The mission, dubbed DART (dart, in English), will take off from California's Vandenberg base aboard a SpaceX Falcon 9 rocket, at 10:21 p.m. local Tuesday (6:21 a.m. GMT Wednesday).

10 short minutes

The ship is smaller than a car, flanked by two long solar panels.

It is due to strike next fall, in about ten months, an asteroid the size of a football field (about 160 meters in diameter), which will then be located eleven million kilometers from Earth.

NASA's DART mission to deflect an asteroid Jonathan WALTER AFP

The asteroid is called Dimorphos and is in fact a moon, orbiting a larger asteroid, named him Didymos (780 meters in diameter).

To circle the large asteroid, Dimorphos currently takes 11 hours and 55 minutes.

Scientists expect to reduce its orbit by about 10 minutes.

"It's a very small change but it might be all we need to deflect an asteroid colliding with Earth, if we ever have to, provided we find this asteroid early enough." , explained Tom Statler.

The exact effect that the impact will have is not known at the moment because it depends in particular on the composition of the asteroid.
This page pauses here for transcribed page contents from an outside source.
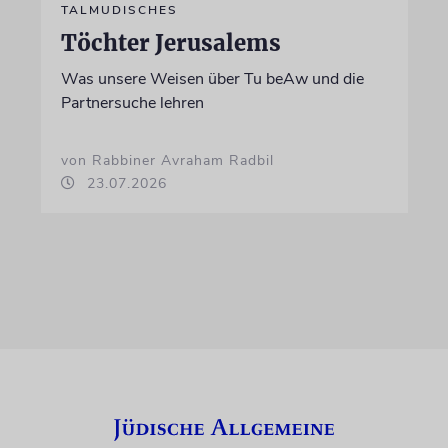
TALMUDISCHES
Töchter Jerusalems
Was unsere Weisen über Tu beAw und die
Partnersuche lehren
von Rabbiner Avraham Radbil
23.07.2026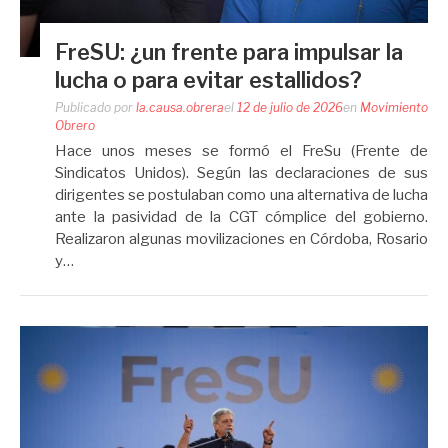
FreSU: ¿un frente para impulsar la
lucha o para evitar estallidos?
Publicado por
la.causa.obrera
el
12 de julio de 2026
en
Movimiento
Obrero
Hace unos meses se formó el FreSu (Frente de
Sindicatos Unidos). Según las declaraciones de sus
dirigentes se postulaban como una alternativa de lucha
ante la pasividad de la CGT cómplice del gobierno.
Realizaron algunas movilizaciones en Córdoba, Rosario
y…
It is this precise change in trajectory, which will then be measured using telescopes from Earth, that scientists want to determine.

The results will be used in calculations to help determine, in the future, how much mass must be projected against a given type of asteroid to cause sufficient deflection.

Explosion

Is Dimorphos made of solid or more porous rocks?

Scientists do not know, and the asteroid will not appear in images transmitted by the ship until just an hour before the collision.

Its shape, round or oblong, will only be clear 2 minutes before.

Then the explosion, and radio silence.

The following images will come from a small satellite developed by the Italian Space Agency.

It will be released by the main ship ten days before impact and will use its propulsion system to slightly deviate its own path.

Three minutes after the collision, it will fly over Dimorphos, in order to observe the effect of the shock and, with a little luck, the crater on the surface.

The orbit of the large asteroid Didymos around the Sun could also be slightly modified, due to the gravitational relationship with its moon.

But so little that the change cannot be measured.

No chance therefore that the asteroid is placed on a new potentially dangerous path for the blue planet.

SpaceX's Falcon 9 rocket, before takeoff of the DART mission to change the trajectory of an asteroid, November 23, 2021 Bill INGALLS NASA / AFP

The total cost of the mission - the first interplanetary mission launched by Elon Musk's company for NASA - is $ 330 million.

Other techniques are being considered to deflect an asteroid.

For example by carrying out a nuclear explosion near one of them, not to destroy it but to divert its trajectory by ricochet.

The gravitational force of a ship, flying close to an asteroid for a long time, could also be used.

But the technique tested here, known as kinetic impact, is by far the most mature.

As long as it proves itself during this test.